Tally the lines in the records below that contain the string "Indirizzo", treating uppercase and lowercase letters as distinct. Give only the number.
==========
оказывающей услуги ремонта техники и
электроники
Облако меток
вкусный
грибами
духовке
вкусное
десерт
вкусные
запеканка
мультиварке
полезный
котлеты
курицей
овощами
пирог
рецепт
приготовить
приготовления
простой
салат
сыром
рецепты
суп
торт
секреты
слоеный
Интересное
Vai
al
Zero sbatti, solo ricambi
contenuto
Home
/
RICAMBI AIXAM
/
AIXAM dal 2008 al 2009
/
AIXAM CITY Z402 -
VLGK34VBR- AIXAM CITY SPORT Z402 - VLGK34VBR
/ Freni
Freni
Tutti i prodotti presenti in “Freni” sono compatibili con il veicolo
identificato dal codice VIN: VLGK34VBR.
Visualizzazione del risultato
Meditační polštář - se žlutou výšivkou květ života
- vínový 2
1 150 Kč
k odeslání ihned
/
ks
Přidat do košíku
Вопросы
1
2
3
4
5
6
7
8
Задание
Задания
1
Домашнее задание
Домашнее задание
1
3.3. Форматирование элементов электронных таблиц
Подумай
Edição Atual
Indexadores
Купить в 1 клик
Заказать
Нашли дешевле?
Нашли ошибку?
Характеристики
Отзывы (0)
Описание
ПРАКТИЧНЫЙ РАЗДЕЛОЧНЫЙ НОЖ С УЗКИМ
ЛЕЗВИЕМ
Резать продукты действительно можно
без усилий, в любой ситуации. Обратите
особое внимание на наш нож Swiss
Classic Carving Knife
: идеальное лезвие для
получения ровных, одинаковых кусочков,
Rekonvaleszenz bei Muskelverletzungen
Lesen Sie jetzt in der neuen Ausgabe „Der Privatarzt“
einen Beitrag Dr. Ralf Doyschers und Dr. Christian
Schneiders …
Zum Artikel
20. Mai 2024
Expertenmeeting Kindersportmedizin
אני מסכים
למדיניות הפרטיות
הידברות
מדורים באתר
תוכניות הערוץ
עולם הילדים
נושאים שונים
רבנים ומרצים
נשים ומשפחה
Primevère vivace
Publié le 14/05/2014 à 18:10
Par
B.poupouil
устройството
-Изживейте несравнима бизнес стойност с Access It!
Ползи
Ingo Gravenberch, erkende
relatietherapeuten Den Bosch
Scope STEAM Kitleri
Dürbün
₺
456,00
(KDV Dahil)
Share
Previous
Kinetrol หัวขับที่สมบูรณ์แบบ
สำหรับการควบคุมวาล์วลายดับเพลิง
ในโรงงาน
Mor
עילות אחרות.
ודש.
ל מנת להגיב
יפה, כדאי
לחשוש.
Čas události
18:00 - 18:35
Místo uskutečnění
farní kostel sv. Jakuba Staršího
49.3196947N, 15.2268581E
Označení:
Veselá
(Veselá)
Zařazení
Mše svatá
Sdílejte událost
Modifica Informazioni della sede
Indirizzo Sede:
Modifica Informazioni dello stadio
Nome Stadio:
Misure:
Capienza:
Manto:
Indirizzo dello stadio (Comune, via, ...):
==========
*OUTPUT FOR THIS EXERCISE:* 2